The Russian soldiers entered Ukraine equipped with parade uniforms, evidently blind to history and inebri­ated by their own pro­pa­ganda. What was vaunted as a ‘special operation’ to pummel a few Nazi strag­glers before receiving the flowers of a grateful nation, quickly turned into another hellscape of urban war. The parade uniforms have been left to the Ukrainian mud and 15,000 Russians are dead, small potatoes compared with the blood sac­ri­fices in Finland and the Great Patriotic War, but heavy losses, non­ethe­less. Russia has suffered as many cas­u­al­ties in a hundred days as it did in a decade of war in Afgh­anistan. Addi­tion­ally, the Russians have lost as many as twelve generals, the latest casualty iron­ic­ally bearing the name of the Russian commander-in-chief who outfoxed Napoleon, Kutuzov.

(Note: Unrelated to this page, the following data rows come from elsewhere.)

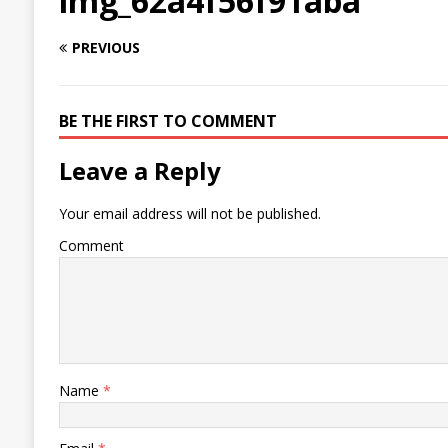
img_62a4f56f91aba
PREVIOUS
BE THE FIRST TO COMMENT
Leave a Reply
Your email address will not be published.
Comment
Name
*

Of course, the cas­u­al­ties of war have little touched the major cities in European Russia. Only handfuls of dead have been reported from Moscow or St. Peters­burg. Soldiers from the Caucasus and the Siberian region of Buryatia, which abuts Mongolia, are stag­ger­ingly over-rep­res­en­ted among the dead. This reflects a diabol­ic­al calculus that as long as the body bags head to far-flung regions and not the heart of power, Putin’s war can continue unimpeded.

If the Finland campaign is indeed prologue, Russia might ulti­mately claim some sort of victory in Ukraine and emerge with newly annexed regions. But this should not be mistaken for Russian power, nor should it deter the world in con­front­ing Russian imper­i­al­ism. Russia has always teetered, wracked by suspicion and insec­ur­ity. The truly powerful feel no need to peri­od­ic­ally toss their own people on the pyre, only to prove the totality of devotion to an unknown cause.